The Roman historian Suetonius in his Lives of the Twelve Caesars claims that the first century Emperor Caligula planned to name Incitatus, his favorite race horse as Consul, and thereby entitle him to preside over the Roman Senate. Along with a number of other highly unconventional lifestyle choices, this proposed appointment is often cited as evidence of Caligula's madness. But, madness or no, the Incitatus appointment provides a potentially useful perspective from which to consider the arguments that have surfaced over the suitability of some of our newest senatorial aspirants.
Caligula doted on that horse. Incitatus lived in a grand marble stable. His every need was attended to by a large staff. He was sumptuously caparisoned, and ate his oats mixed with gold flakes from an ivory manger. Incitatus was, in a word, pampered, just as race horses should be given their prime function: race horses compete in high-stakes games from which their financial backers and the general run of spectators may derive significant winnings or losses. While I am sure there are some race horses past and present with many other fine qualities, their essential skill set is limited, and they justify their existence by delivering wins within the constraints of the highly specialized rules and customs of the racing game. This being the case, it is difficult to maintain that, were he around today, Caligula should have been regarded as crazy for bankrolling an Incitatus for U. S. Senator! campaign.
No one is arguing that the stakes in the Senate are not high; they certainly are. But, remarkably, these high stakes do not necessarily demand much beyond the same kind of limited essential skill set applicable to race horses. In the case of U.S. Senators these include being well-groomed, assuming the posture and tone on camera that the occasion requires, turning over any serious question to the staff, patience for indulging in the tedious rodomontade of senatorial courtesy, and voting in such a way that the majority of constituents regard themselves as winners. As we have learned, even the ability to read a long bill falls into the "desirable, but not necessary" category. In terms of the essential Senatorial skills and attributes, the truth is that Larry Craig exhibited them in superior measure to John McCain, because at least Larry Craig's votes, if not his recreational preferences, were 96 out of 100 times exactly as he advertised they would be to the voters.
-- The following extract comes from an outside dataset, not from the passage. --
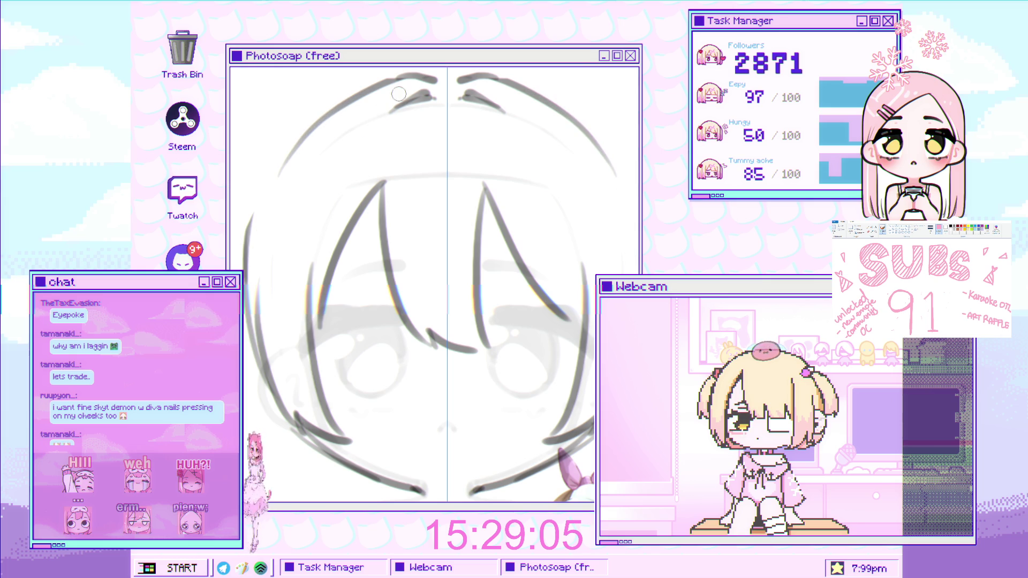
{"action": "key", "text": "ctrl+z"}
So when critics chide a candidate for sounding like a slightly eccentric multiple cat fancier, or for exhibiting the gravitas of a bouncy high school cheerleader, I can only recall witnessing a flannel mouthed Lion of the Education and Labor Committee struggling to get out a few extemporaneous sentences of congratulation at a little pre-cocktail hour ceremony for a group of award-winning teachers, and observe-all that really matters is how they vote.